Collected data entries
——————————

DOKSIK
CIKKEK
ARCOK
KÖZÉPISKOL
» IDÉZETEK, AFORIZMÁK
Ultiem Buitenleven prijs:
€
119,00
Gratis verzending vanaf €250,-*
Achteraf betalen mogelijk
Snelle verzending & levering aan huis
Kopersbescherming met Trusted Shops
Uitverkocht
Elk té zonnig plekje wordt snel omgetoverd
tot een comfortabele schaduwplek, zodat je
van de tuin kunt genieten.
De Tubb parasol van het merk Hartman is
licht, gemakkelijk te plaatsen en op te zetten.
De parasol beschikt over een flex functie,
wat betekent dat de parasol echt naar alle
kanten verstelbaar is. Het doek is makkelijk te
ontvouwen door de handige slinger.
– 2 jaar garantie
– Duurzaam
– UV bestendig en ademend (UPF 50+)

——————————

* [WHAT TO PRODUCE]
Your task is to restate, word for word, the line with "wat betekent dat de parasol echt naar alle" and all lines after it, ending with the last line of the data.

* [WRITTEN SOLUTION]
wat betekent dat de parasol echt naar alle
kanten verstelbaar is. Het doek is makkelijk te
ontvouwen door de handige slinger.
– 2 jaar garantie
– Duurzaam
– UV bestendig en ademend (UPF 50+)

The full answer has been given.